Now we get a nonsensical result

julia> sincos(Inf)
(-0.9307036206040147, 0.36577420712042863)

but can no longer see any call to j_sincos_domain_error_100 in the output of

julia> code_llvm(sincos, (Float64,))

Comments:

  • I don’t really recommend redefining the function in Base, even if you can. Better make your own variants of the functions you need, starting from the code in Base and modifying where needed.
  • There are probably more similar workarounds needed, it will be a detective work to locate them all.
  • There’s a reason PackageCompiler is recommended over StaticCompiler; it’s way more mature. But if you have the persistence (and sufficiently simple code) to work around all issues, you will be rewarded with a very small and nice library to deploy.

Okay, fair enough. I really like the idea of true static compilation of Julia code though and i hope that we will see more mature versions of the StaticCompiler in the future. Off course, coming from Python it is kind of unfair to complain that you need the julia runtime for so many things, when you would also need the python interpreter for python. Still it seems like a waste to have a language which is “kind of” compiled and then you cannot do proper AOT compilation.

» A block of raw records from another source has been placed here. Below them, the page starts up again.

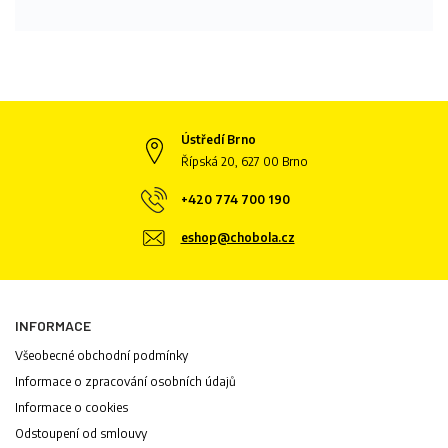
Ústředí Brno
Řípská 20, 627 00 Brno
+420 774 700 190
eshop@chobola.cz
INFORMACE
Všeobecné obchodní podmínky
Informace o zpracování osobních údajů
Informace o cookies
Odstoupení od smlouvy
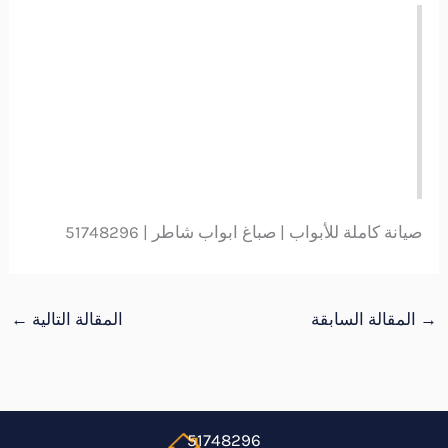
صيانة كاملة للأبواب | صباغ ابواب شاطر | 51748296
→
المقالة السابقة
المقالة التالية
←
51748296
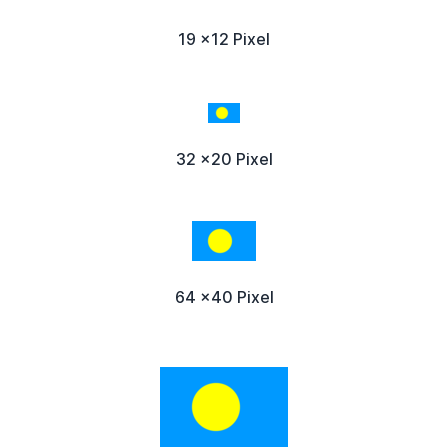
19 x12 Pixel
32 x20 Pixel
64 x40 Pixel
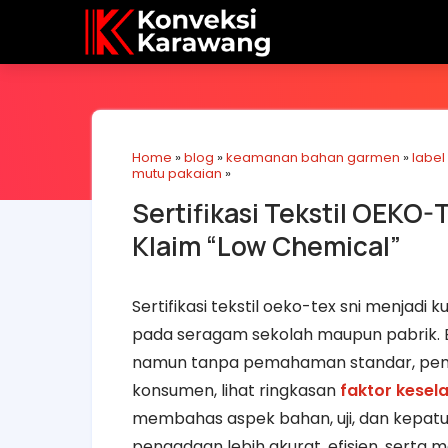
Home
»
blog
»
keamanan bahan garmen
»
label
mutu pakaian
»
Sertifikasi Tekstil OEKO
Klaim “Low Chemical”
Sertifikasi tekstil oeko-tex sni menjadi
pada seragam sekolah maupun pabrik. 
namun tanpa pemahaman standar, pembe
konsumen, lihat ringkasan
faktor kesel
membahas aspek bahan, uji, dan kepat
pengadaan lebih akurat, efisien, serta 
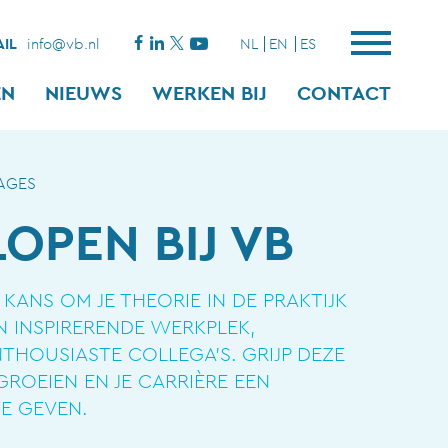
IL
info@vb.nl
NL
EN
ES
EN
NIEUWS
WERKEN BIJ
CONTACT
AGES
LOPEN BIJ VB
E KANS OM JE THEORIE IN DE PRAKTIJK
N INSPIRERENDE WERKPLEK,
HOUSIASTE COLLEGA’S. GRIJP DEZE
ROEIEN EN JE CARRIÈRE EEN
TE GEVEN.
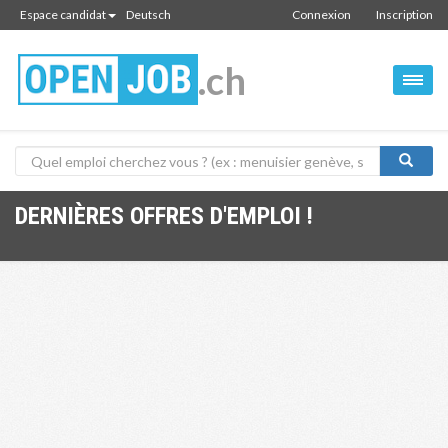
Espace candidat
Deutsch
Connexion
Inscription
.ch
DERNIÈRES OFFRES D'EMPLOI !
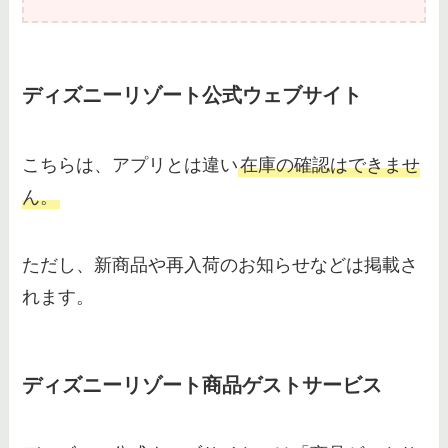
ディズニーリゾート公式ウェブサイト
こちらは、アプリとは違い
在庫の確認はできませ
ん。
ただし、新商品や再入荷のお知らせなどは掲載さ
れます。
ディズニーリゾート商品ゲストサービス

I will try the route of replacing the exp function with an exception-free variety and see whether i get frustrated. I have a bit of hope, since the complex exponential is my only library call, the remainder of my real code consists of basic arithmetic and loops…

Okay, so your solution did indeed work for the simple testcase :-). On top, i learned that i can use cis instead of exp and that this will supposedly be faster too (i only have exp(i*real_a) calls).

I also found another variety of the cis-function in this forum post which is less extra code and allegedly faster because it calls some optimized library.

const A = Ref{Cdouble}()
const B = Ref{Cdouble}()
function cis2_(x::Float64)
    ccall((:sincos, Base.Math.libm), Cvoid, (Cdouble, Ptr{Cdouble}, Ptr{Cdouble}), x, A, B)
    return Complex(B, A)
end

Sadly this will simply give me a segfault when compiled (it works inside julia). I suspect that the calls to Ref{CDouble}() amount to GC memory allocation calls. I would have thought that this could also be circumvented, since A and B are no arrays and it should be possible to pass memories to some scalar value. Sadly i did not manage to implement any version of my idea which would work even in normal julia (syntax errors).

that hasn’t been faster since 2019. our cis is now pretty good.

If I’m not mistaken, ccall is not compatible with static compilation at this point.

Okay, then i am happy to roll with the modified sincos.

Another thing i just learned is that broadcasting does not seem to work at least in the case that i tried:

#works (c is as long as a):
@inbounds for ia in 1:size(a[],1)
	c[][ia] = cis_(a[][ia])
end
#does not work, ijl_throw again: @inbounds c[] .= cis_.(a[])

No?

Typo. now → not